In the 1990s, Yagen began collecting aircraft from the first 50 years of aviation history, from the Wright Brothers’ flight in 1903 to the Korean War in the early 1950s, planes that were originally stored in hangars in Suffolk. In 2008, he opened the Military Aviation Museum in Virginia Beach, allowing the public to see the collection. Yagen’s gift includes the 130 acres where the museum sits, an airfield at 1341 Princess Anne Road, and $30 million to start an endowment for the museum. The gift was announced Oct. 5 at the museum’s annual Warbirds Over the Beach air show.

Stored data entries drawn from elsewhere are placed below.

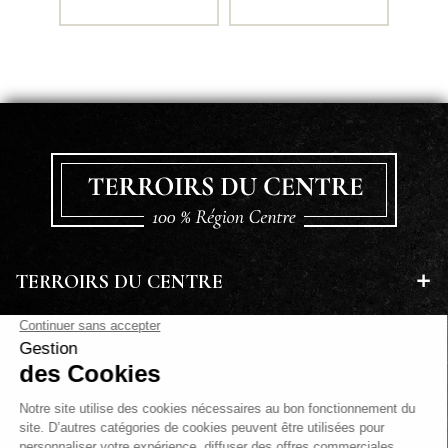
TERROIRS DU CENTRE
EN SAVOIR PLUS
A PROPOS
LETTRE D'INFORMATIONS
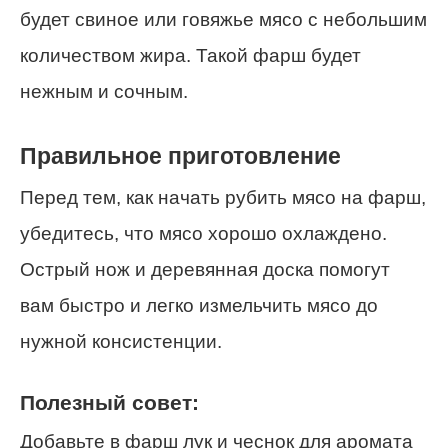
будет свиное или говяжье мясо с небольшим
количеством жира. Такой фарш будет
нежным и сочным.
Правильное приготовление
Перед тем, как начать рубить мясо на фарш,
убедитесь, что мясо хорошо охлаждено.
Острый нож и деревянная доска помогут
вам быстро и легко измельчить мясо до
нужной консистенции.
Полезный совет:
Добавьте в фарш лук и чеснок для аромата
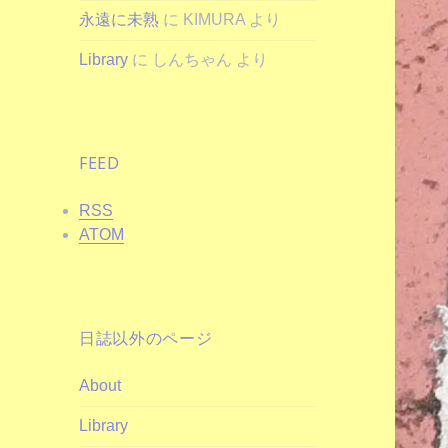
永遠に未熟
に
KIMURA
より
Library
に
しんちゃん
より
FEED
RSS
ATOM
日誌以外のページ
About
Library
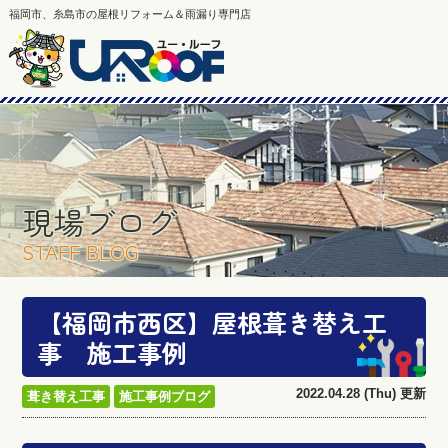
福岡市、糸島市の屋根リフォーム＆雨漏り専門店
現場ブログ
STAFF BLOG
【福岡市西区】屋根葺き替え工
事 施工事例
2022.04.28 (Thu) 更新
葺き替え工事
施工事例ブログ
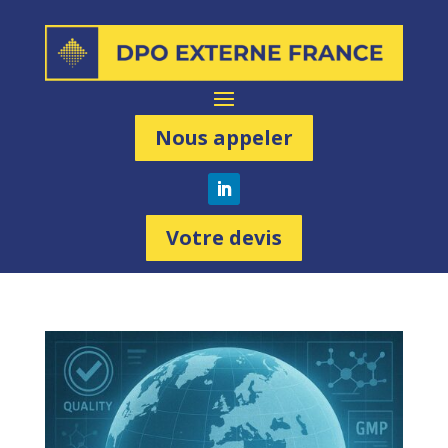
Nous appeler
Votre devis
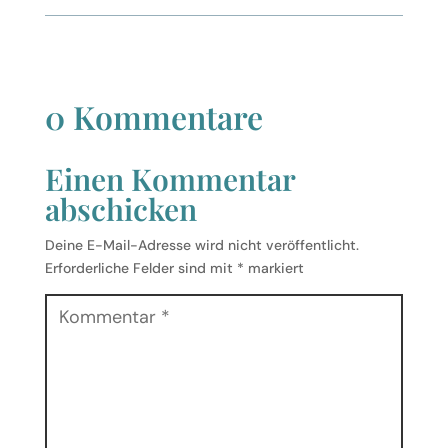
0 Kommentare
Einen Kommentar
abschicken
Deine E-Mail-Adresse wird nicht veröffentlicht.
Erforderliche Felder sind mit
*
markiert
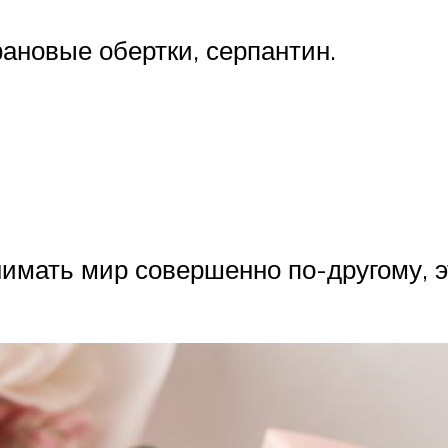
ановые обертки, серпантин.
имать мир совершенно по-другому, э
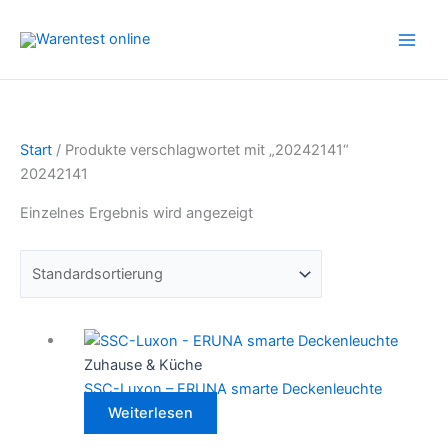
Zum
Inhalt
springen
Start
/ Produkte verschlagwortet mit „20242141“
20242141
Einzelnes Ergebnis wird angezeigt
Zuhause & Küche
SSC-Luxon – ERUNA smarte Deckenleuchte
Weiterlesen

Gov. Glenn Youngkin thanked Yagen, his wife, Elaine, and their family for the gift in a statement. “It’s due to great Virginians like the Yagens that our commonwealth is the best place to live, work and raise your family.”

The museum, which now has about 250 volunteers, is run by Keegan Chetwynd, the museum’s director and CEO, who has shepherded it from a private collection to an independent nonprofit. About 85,000 visitors come to the museum annually, according to the announcement. Many of the aircraft are still flyable, and on Thursday, a World War II-era plane from the collection carried a load of baby formula, diapers and other necessities to western North Carolina to assist victims of Hurricane Helene, in partnership with the Virginia Beach Fire Department.

“In the beginning, I saw this as my personal challenge to preserve history and these beautiful warbirds,” Yagen said in a statement. “I just didn’t want to see them disappear to time. I never believed so many would volunteer so much to help Elaine and I do this. I realize it is no longer an individual challenge.”